Alors, que pouvez-vous faire pour mettre fin au cycle de prise de pilules et de maux d’estomac ? Tout d’abord, pesez les risques et les avantages. Parlez-en à votre médecin tout les médicaments que vous prenez, y compris ceux en vente libre, avant toute nouvelle intervention ou prescription. Lorsque vous avez mal, n’adoptez pas une attitude “plus c’est plus” et ne dépassez pas la dose recommandée. Une étude de 2018 de l’Université de Boston a révélé qu’environ “15 % des adultes prenant de l’ibuprofène ou d’autres AINS dépassaient la dose quotidienne maximale recommandée pour ces médicaments… augmentant leur risque d’effets secondaires graves comme des hémorragies internes et des crises cardiaques”. Prenez vos AINS avec de la nourriture et évitez les irritants comme l’alcool. Et n’hésitez pas à consulter votre médecin ou à vous rendre à l’hôpital si vous présentez des symptômes graves et persistants.

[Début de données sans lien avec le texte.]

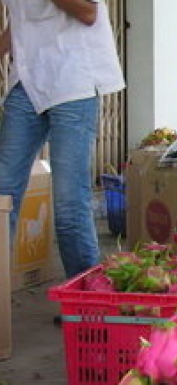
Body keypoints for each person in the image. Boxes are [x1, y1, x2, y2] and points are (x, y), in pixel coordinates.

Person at [0, 0, 126, 279]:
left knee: (69, 202)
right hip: (27, 82)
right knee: (2, 192)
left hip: (74, 80)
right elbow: (23, 18)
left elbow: (88, 11)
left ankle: (84, 303)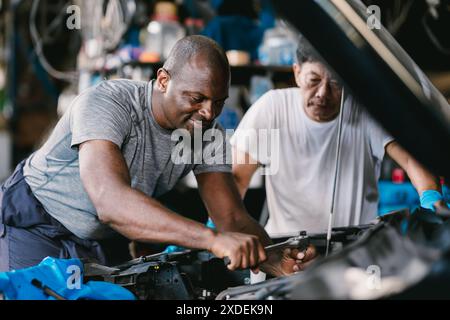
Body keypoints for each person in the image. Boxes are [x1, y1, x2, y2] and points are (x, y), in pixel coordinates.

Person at [0, 35, 309, 275]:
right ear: (163, 80)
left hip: (103, 239)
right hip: (38, 222)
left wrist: (279, 259)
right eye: (197, 98)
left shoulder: (206, 131)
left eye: (218, 102)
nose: (208, 112)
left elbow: (231, 217)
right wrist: (211, 239)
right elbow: (110, 201)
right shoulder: (109, 103)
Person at [231, 36, 447, 259]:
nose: (323, 93)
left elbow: (412, 159)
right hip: (284, 249)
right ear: (297, 73)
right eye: (313, 80)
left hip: (355, 250)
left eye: (335, 83)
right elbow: (237, 177)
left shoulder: (365, 110)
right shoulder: (271, 107)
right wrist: (220, 225)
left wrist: (432, 200)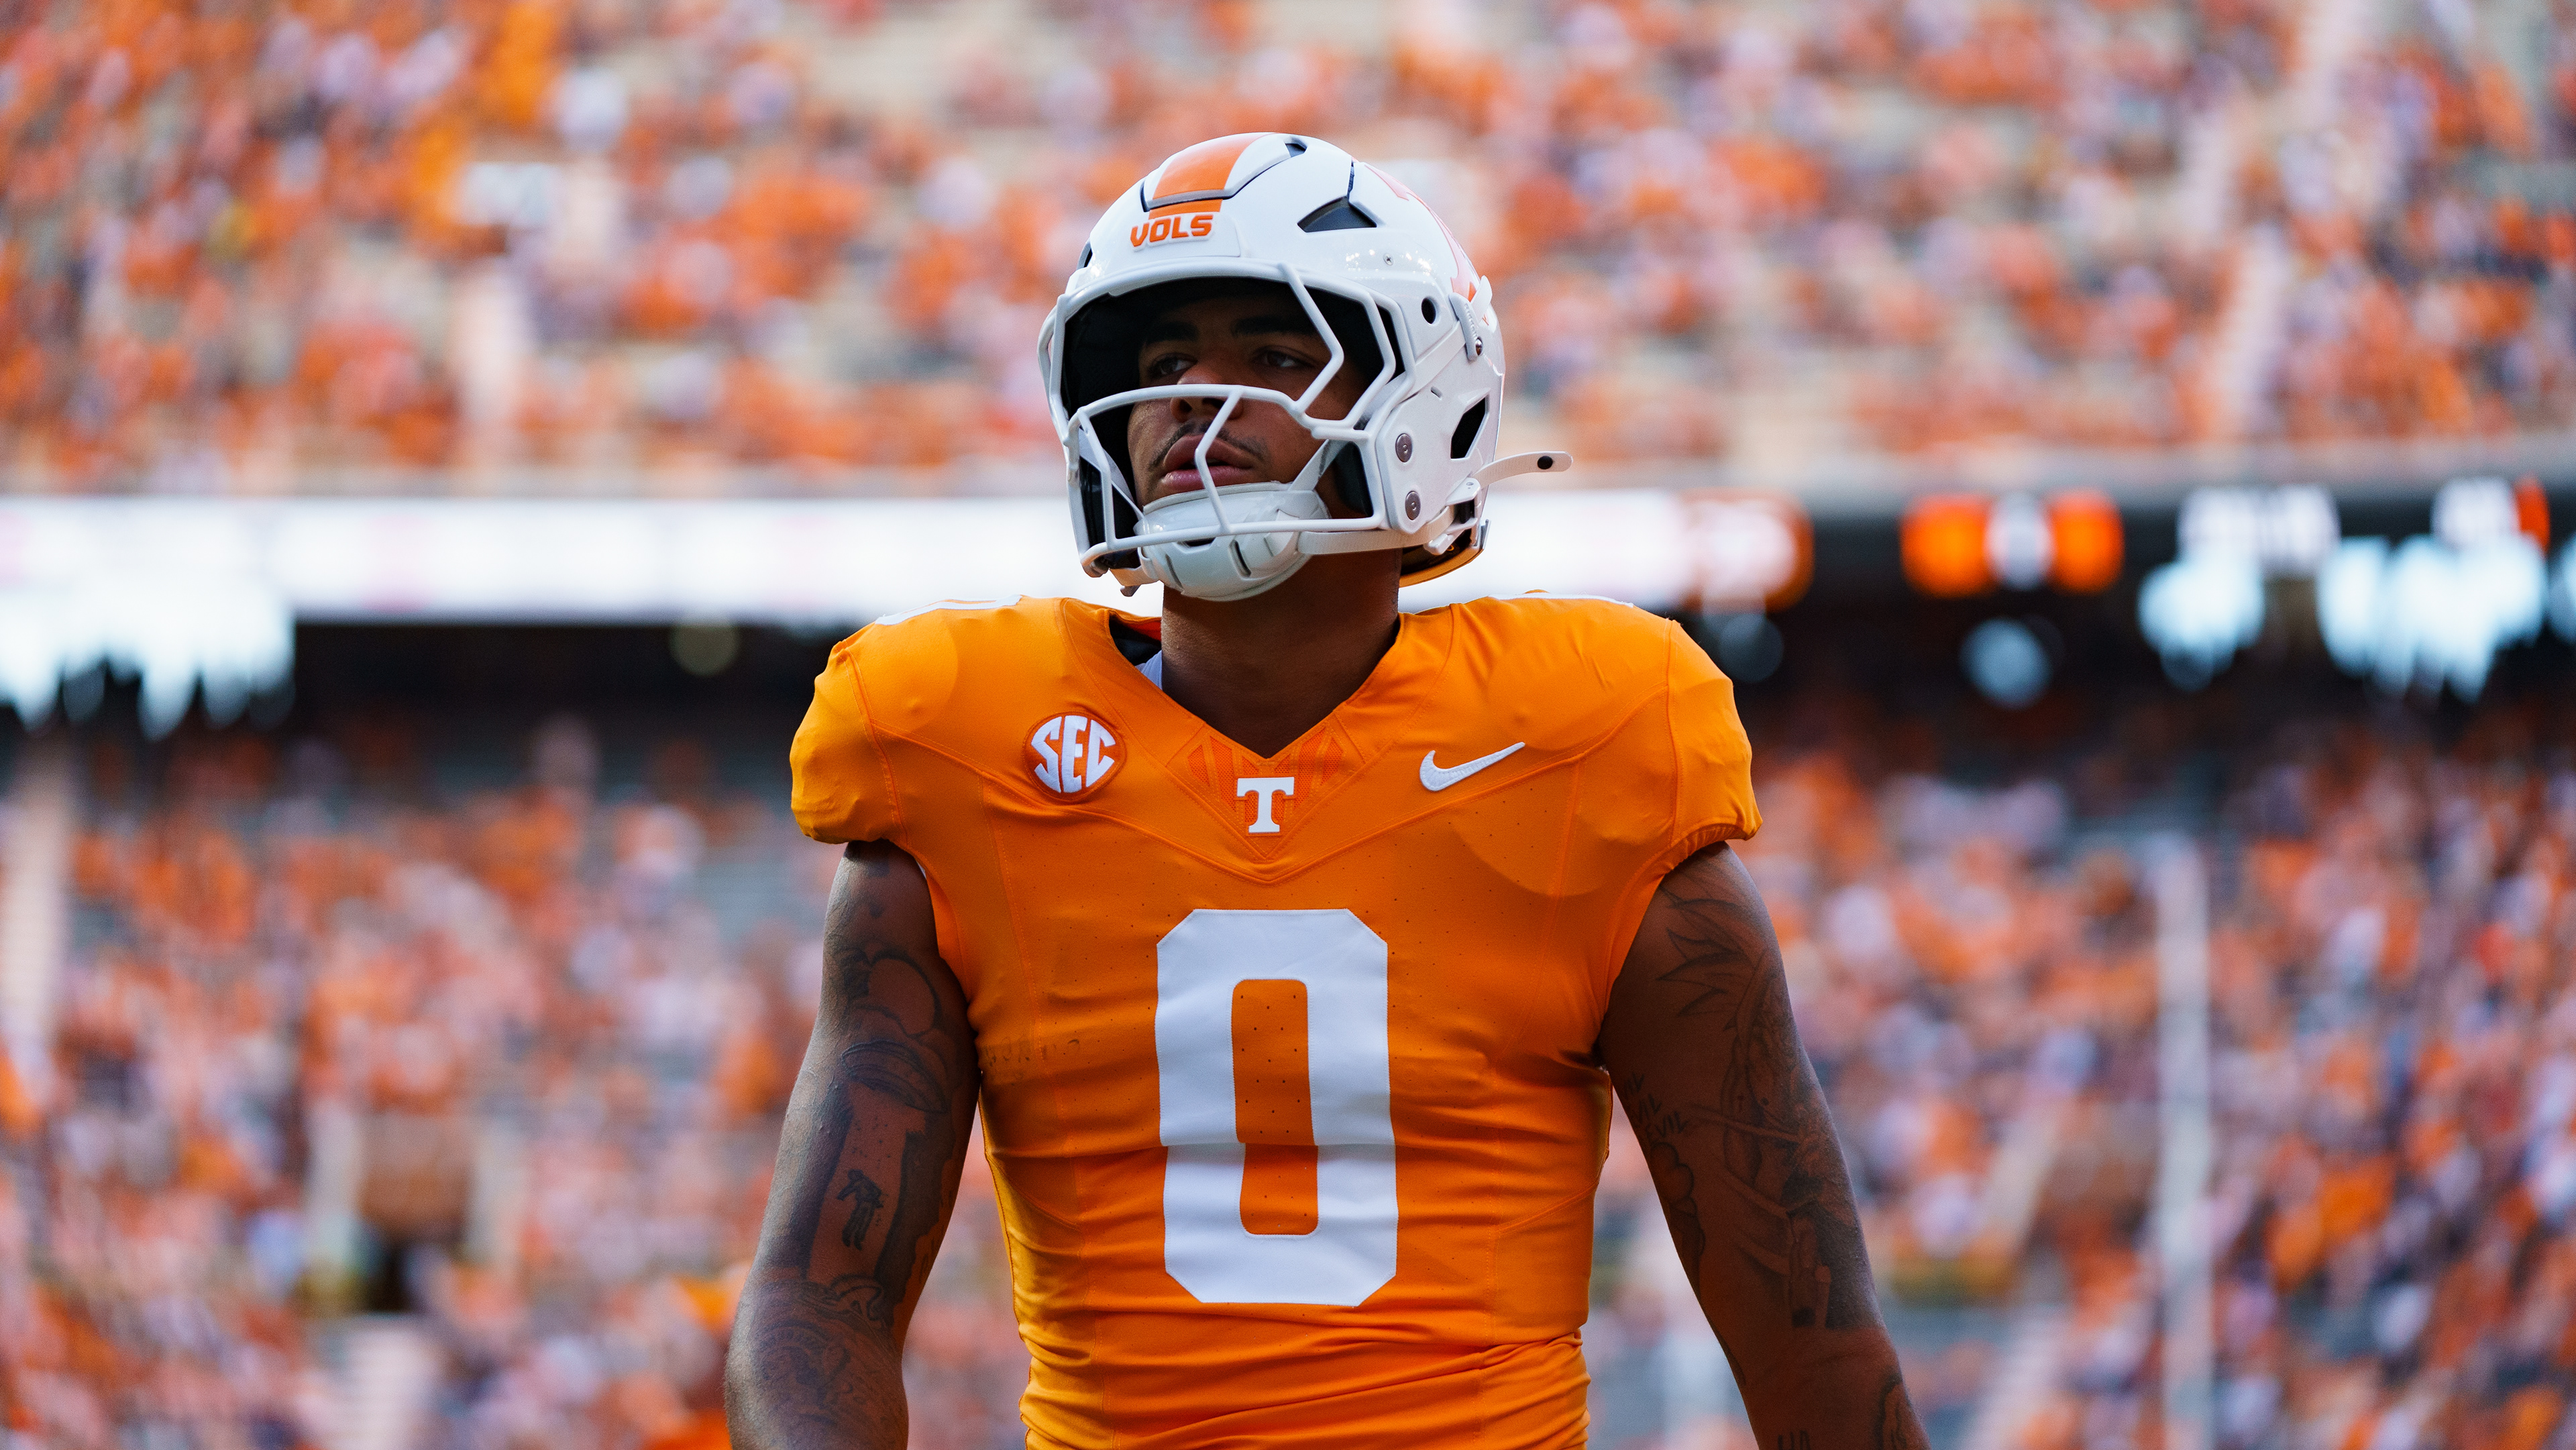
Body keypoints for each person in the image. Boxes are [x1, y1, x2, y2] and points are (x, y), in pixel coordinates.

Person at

“La meilleure façon de prévenir les complications de l’utilisation des AINS est de parler à un professionnel de la santé. Si vous ressentez des douleurs au-delà de trois jours, vous devriez passer un examen et être évalué pour voir quelle est la cause sous-jacente de la douleur”, a déclaré Ashley Allen d’Allen. Health & Wellness, une infirmière praticienne spécialisée dans la gestion de la douleur. “Souvent, il existe d’autres médicaments plus appropriés qui peuvent être administrés pour traiter une maladie. Par exemple, si quelqu’un a un mal de tête sinusal, il peut être préférable de le traiter avec des antibiotiques pour une infection ou un antihistaminique pour réduire l’enflure, pas un AINS. Pour certaines personnes, il peut être approprié de prendre également un inhibiteur de la pompe à protons comme Prilosec (oméprazole) pour aider à protéger la muqueuse de l’estomac contre les dommages.

Ma fille a de la chance. Elle est jeune et forte; elle s’est très bien remise de la chirurgie buccale elle-même. Lors de son détour surprise à l’hôpital, elle a reçu des soins excellents et approfondis qui n’ont détecté aucune autre condition sous-jacente. Mais ses entrailles se remettent encore des effets du lance-flammes de sa récente expérience, et son médecin l’a mise sous un régime fade de petits repas pendant deux mois. Ce n’est pas rien de lutter activement contre la douleur pendant si longtemps.

Et c’est un problème chronique pour beaucoup d’entre nous, avalant avec désinvolture bouteille après bouteille d’ibuprofène, chassés peu de temps après par bouteille après inévitable bouteille de Pepto Bismol. Je ne pense pas que ce soit une coïncidence si une liste de la Consumer Healthcare Protection Association des médicaments en vente libre les plus vendus en Amérique place les analgésiques oraux en haut de la liste – avec les remèdes contre les brûlures d’estomac qui viennent en force juste derrière eux.